Now, Thomas More announces that year-long settlement negotiations have finally secured the aforementioned hefty settlement for their clients, covering damages, tuition costs, and attorney’s fees. It also ensured the UC will agree to allow and consider religious accommodation requests on an equal basis to medical exemption requests and abstain from probing the validity of applicants’ religious beliefs in the future.

“No amount of compensation or course-correction can make up for the life-altering damage Chancellor Elliman and Anschutz inflicted on the plaintiffs and so many others throughout this case, who felt forced to succumb to a manifestly irrational mandate,” declared senior Thomas More attorney Michael McHale. “At great, and sometimes career-ending, costs, our heroic clients fought for the First Amendment freedoms of all Americans who were put to the unconscionable choice of their livelihoods or their faith during what Justice Gorsuch has rightly declared one of ‘the greatest intrusion[s] on civil liberties in the peacetime history of this country.’ We are confident our clients’ long-overdue victory indeed confirms, despite the tyrannical efforts of many, that our shared constitutional right to religious liberty endures.”

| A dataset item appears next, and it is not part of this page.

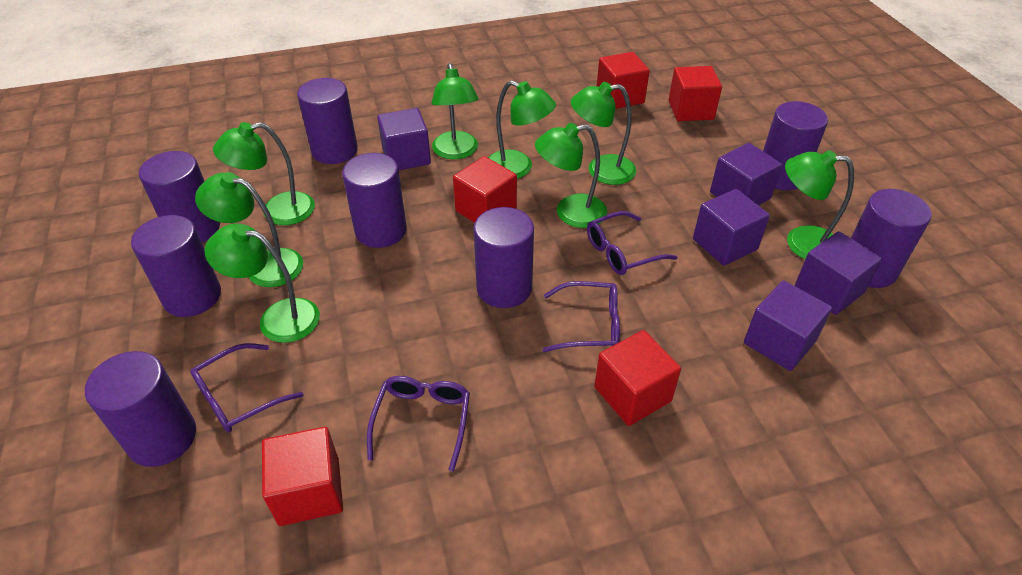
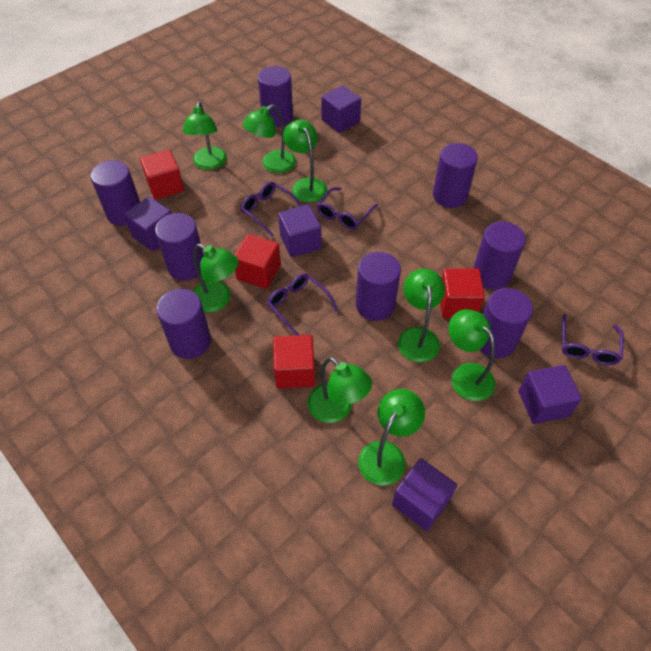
red cube: 5 -> 4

On top of the numerous serious adverse medical events that have been linked to the COVID shots and their demonstrated ineffectiveness at reducing symptoms or transmission of the virus, many religious and pro-life Americans also object to the shots on moral grounds, due to the ethics of how they were developed.

Catholic World Report notes that similarly large sums have been won in other high-profile lawsuits against COVID shot mandates, including $10.3 million to more than 500 NorthShore University HealthSystem employees in 2022 and $12.7 million to a Catholic Michigander fired by Blue Cross Blue Shield in 2024.